Supplied data Start Marker

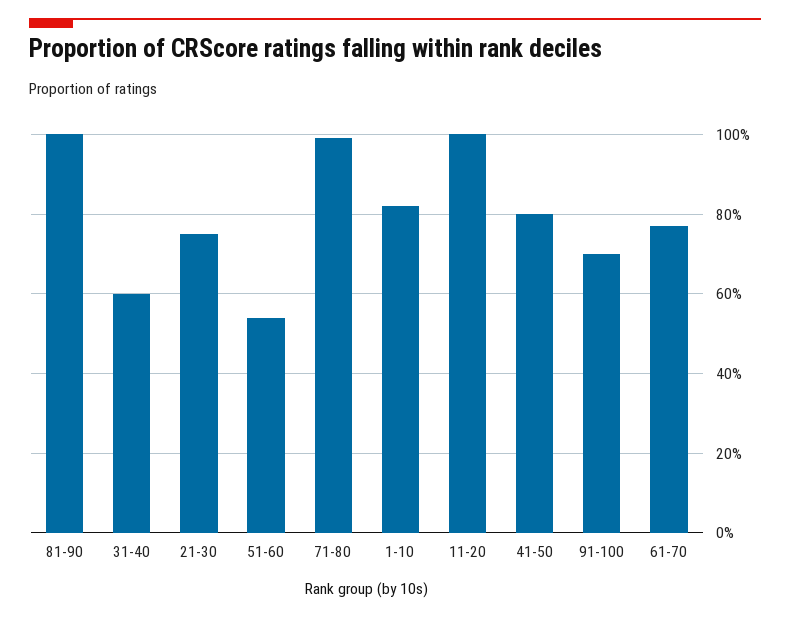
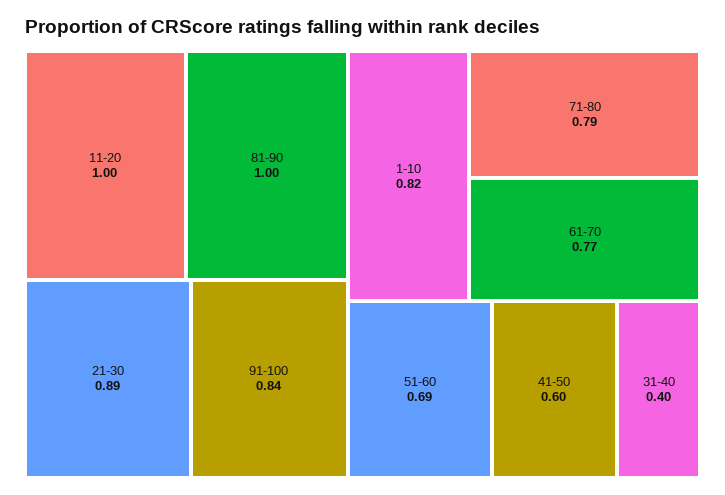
  {
    "81-90": 1,
-   "31-40": 0.6,
+   "31-40": 0.4,
-   "21-30": 0.75,
+   "21-30": 0.89,
-   "51-60": 0.55,
+   "51-60": 0.69,
-   "71-80": 1,
+   "71-80": 0.79,
    "1-10": 0.82,
    "11-20": 1,
-   "41-50": 0.8,
+   "41-50": 0.6,
-   "91-100": 0.7,
+   "91-100": 0.84,
    "61-70": 0.77
  }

Supplied data End Marker

**The problem**
The records are to be duplicated in full and exactly, with images left out.

**Response below**
  {
    "81-90": 1,
-   "31-40": 0.6,
+   "31-40": 0.4,
-   "21-30": 0.75,
+   "21-30": 0.89,
-   "51-60": 0.55,
+   "51-60": 0.69,
-   "71-80": 1,
+   "71-80": 0.79,
    "1-10": 0.82,
    "11-20": 1,
-   "41-50": 0.8,
+   "41-50": 0.6,
-   "91-100": 0.7,
+   "91-100": 0.84,
    "61-70": 0.77
  }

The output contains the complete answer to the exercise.